Exercise prompt ▸ Of all the lines in the material, how many carry the string "selected"? Respond with the number by itself.

Data to examine: Begin

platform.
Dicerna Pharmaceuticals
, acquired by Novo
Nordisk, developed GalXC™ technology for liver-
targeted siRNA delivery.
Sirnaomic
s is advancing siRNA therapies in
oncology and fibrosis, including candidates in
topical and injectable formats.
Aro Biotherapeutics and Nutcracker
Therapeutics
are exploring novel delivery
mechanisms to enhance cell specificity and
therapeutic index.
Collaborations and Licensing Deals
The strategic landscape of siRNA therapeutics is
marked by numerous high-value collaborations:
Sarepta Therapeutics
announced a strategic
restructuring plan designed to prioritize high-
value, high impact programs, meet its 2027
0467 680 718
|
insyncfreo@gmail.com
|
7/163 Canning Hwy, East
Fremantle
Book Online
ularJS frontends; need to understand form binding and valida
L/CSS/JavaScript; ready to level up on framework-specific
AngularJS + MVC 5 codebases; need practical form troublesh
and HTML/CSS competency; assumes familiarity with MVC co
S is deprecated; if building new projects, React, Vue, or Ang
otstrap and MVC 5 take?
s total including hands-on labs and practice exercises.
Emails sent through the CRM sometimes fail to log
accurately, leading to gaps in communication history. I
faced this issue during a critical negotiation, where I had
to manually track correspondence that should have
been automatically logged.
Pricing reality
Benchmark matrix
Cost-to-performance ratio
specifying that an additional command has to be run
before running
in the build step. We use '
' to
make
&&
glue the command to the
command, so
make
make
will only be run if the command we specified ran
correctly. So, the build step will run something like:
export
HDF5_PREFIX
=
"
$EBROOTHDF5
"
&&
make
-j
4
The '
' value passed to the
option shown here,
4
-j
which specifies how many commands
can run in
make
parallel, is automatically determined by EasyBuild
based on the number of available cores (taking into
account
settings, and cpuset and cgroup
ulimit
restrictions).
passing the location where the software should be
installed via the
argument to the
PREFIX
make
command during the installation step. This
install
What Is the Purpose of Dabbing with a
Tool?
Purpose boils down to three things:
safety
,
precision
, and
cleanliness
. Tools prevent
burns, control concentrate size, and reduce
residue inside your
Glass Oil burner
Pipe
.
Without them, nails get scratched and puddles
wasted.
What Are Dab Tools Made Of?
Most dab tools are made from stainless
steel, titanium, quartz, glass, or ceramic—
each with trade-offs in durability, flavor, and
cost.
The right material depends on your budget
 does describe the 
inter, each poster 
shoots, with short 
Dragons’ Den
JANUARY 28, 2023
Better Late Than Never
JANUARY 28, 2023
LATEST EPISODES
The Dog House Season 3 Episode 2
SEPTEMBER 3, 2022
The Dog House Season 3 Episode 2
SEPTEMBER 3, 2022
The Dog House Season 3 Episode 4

Data to examine: End
Data to examine: Begin

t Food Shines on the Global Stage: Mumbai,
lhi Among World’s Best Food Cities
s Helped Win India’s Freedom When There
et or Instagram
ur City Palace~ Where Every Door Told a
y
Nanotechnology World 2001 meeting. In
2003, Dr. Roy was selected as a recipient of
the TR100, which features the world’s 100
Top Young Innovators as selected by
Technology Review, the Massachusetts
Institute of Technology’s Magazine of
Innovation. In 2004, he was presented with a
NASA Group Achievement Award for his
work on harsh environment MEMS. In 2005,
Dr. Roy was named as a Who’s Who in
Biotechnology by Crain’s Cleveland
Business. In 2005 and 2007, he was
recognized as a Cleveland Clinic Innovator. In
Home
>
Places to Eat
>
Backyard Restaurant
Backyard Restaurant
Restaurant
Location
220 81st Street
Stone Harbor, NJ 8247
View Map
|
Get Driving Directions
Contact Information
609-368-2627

Data to examine: End
Data to examine: Begin

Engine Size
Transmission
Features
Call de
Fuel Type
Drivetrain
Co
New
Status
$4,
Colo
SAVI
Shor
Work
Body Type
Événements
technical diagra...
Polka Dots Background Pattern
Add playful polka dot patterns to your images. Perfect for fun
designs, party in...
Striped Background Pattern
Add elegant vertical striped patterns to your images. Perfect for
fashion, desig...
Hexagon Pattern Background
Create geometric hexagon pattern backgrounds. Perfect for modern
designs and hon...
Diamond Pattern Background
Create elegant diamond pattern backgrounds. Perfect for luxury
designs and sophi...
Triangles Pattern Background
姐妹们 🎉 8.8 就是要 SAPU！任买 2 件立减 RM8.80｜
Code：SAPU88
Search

Data to examine: End

Completed task ▸ 2